Nos campos de concentração, era costume não reagir ao espancamento de outros presos, à crueldade dos guardas, os demais se viravam, fingindo que não estavam ali, que não viam o que estava acontecendo. Total falta de solidariedade e simpatia.

A última linha e passou

Buchenwald. Libertação
Buchenwald. Libertação

Para a maioria dos prisioneiros, tornar-se um assassino - considerado igual aos seus torturadores, era a coisa mais terrível. Era isso que costumava ser usado como a punição final e mais severa. Bettelheim conta sobre uma história muito reveladora que demonstra claramente a atitude das pessoas para com a mesma linha após a qual não há retorno.

O feitor, vendo que dois presos se esquivavam do trabalho (na medida do possível), obrigou-os a deitar no chão, chamando o terceiro, ordenou-lhe que os enterrasse. Ele recusou, apesar de ter recebido socos e ameaças de morte. O diretor, sem hesitar, ordenou que trocassem de lugar e ordenou que os dois enterrassem o terceiro. Eles obedeceram imediatamente.

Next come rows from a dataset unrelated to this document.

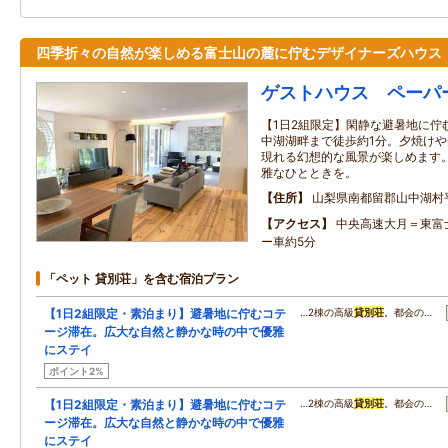
四季折々の自然が楽しめる富士山の麓に佇むデザイナーズハウス
ゲストハウス ペーパ
【1日2組限定】閑静な避暑地に佇
中湖湖畔まで徒歩約1分。夕焼け
現れる幻想的な風景が楽しめます
雅なひとときを。
住所
山梨県南都留郡山中湖村
アクセス
中央高速大月＝東富
ー車約5分
「ペット 貸別荘」を含む宿泊プラン
【1日2組限定・素泊まり】避暑地に佇むコテ
…2棟の高級
貸別荘
。都会の…
ージ滞在。広大な自然と静かな時の中で優雅
にステイ
ポイント2%
【1日2組限定・素泊まり】避暑地に佇むコテ
…2棟の高級
貸別荘
。都会の…
ージ滞在。広大な自然と静かな時の中で優雅
にステイ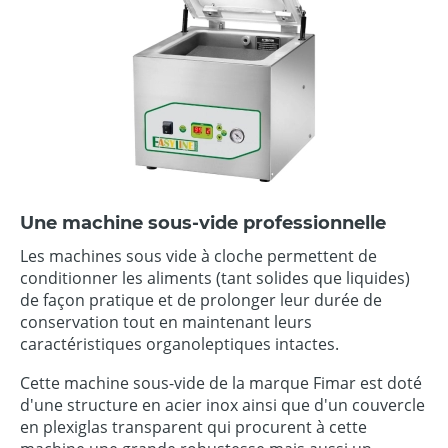
Une machine sous-vide professionnelle
Les machines sous vide à cloche permettent de
conditionner les aliments (tant solides que liquides)
de façon pratique et de prolonger leur durée de
conservation tout en maintenant leurs
caractéristiques organoleptiques intactes.
Cette machine sous-vide de la marque Fimar est doté
d'une structure en acier inox ainsi que d'un couvercle
en plexiglas transparent qui procurent à cette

Mas quando apenas sua cabeça ficou para fora do chão, o fascista cancelou sua ordem e mandou retirá-la.

Sem nomes, sem sobrenomes, sem túmulos …
Sem nomes, sem sobrenomes, sem túmulos …

Mas a tortura não acabou aí, os dois primeiros entraram novamente na vala, o terceiro desta vez obedeceu à ordem e começaram a enterrá-los, aparentemente acreditando que no último minuto a ordem seria novamente cancelada. Mas quando chegou ao fim, o próprio guarda pisou no chão sobre as cabeças dos enterrados.

Quanto humano sobrou naquele que não conseguia se mover, falar e até mesmo pensar sem permissão externa? Os olhares extintos e a ausência de desejos são os mortos-vivos, como Bruno descreve os ex-presos dos campos.

Para o médico, o campo de concentração foi uma virada em sua vida
Para o médico, o campo de concentração foi uma virada em sua vida

A julgar pela descrição da psicoterapeuta, a transformação de personalidades em biomassa foi semelhante ao zumbi que conhecemos tão bem, graças à imagem criada pelo cinema. Se as mudanças iniciais fossem pouco traçadas externamente e se referissem à supressão da vontade, à completa falta de vontade de mover-se sem ordem, à falta de iniciativa. Então, os estágios subsequentes de deformação da personalidade tornaram-se bastante óbvios para eles próprios. Então, por exemplo, uma pessoa passou a não andar, mas a arrastar os pés, emitindo sons característicos, a marchar, porque há uma ordem.

Hoje Buchenwald é um museu
Hoje Buchenwald é um museu

A próxima etapa foi o esforço do olhar apenas para a frente de si mesmo, o horizonte fechado no sentido literal da palavra, a pessoa passa a olhar apenas para um ponto e não vê o que está acontecendo nas proximidades no sentido literal da palavra. O próximo passo foi a morte. Os que sobreviveram, segundo Bettelheim, tiveram a capacidade de se adaptar às circunstâncias e souberam escolher sua atitude diante do que estava acontecendo, configurando-se de uma forma ou de outra.

Esta é apenas uma pequena fração das atrocidades que aconteceram àqueles que viveram na mesma época com o mais terrível tirano e ditador - Adolf Hitler. Como os alemães respeitáveis criaram um verdadeiro monstro e quais foram suas omissões como pais?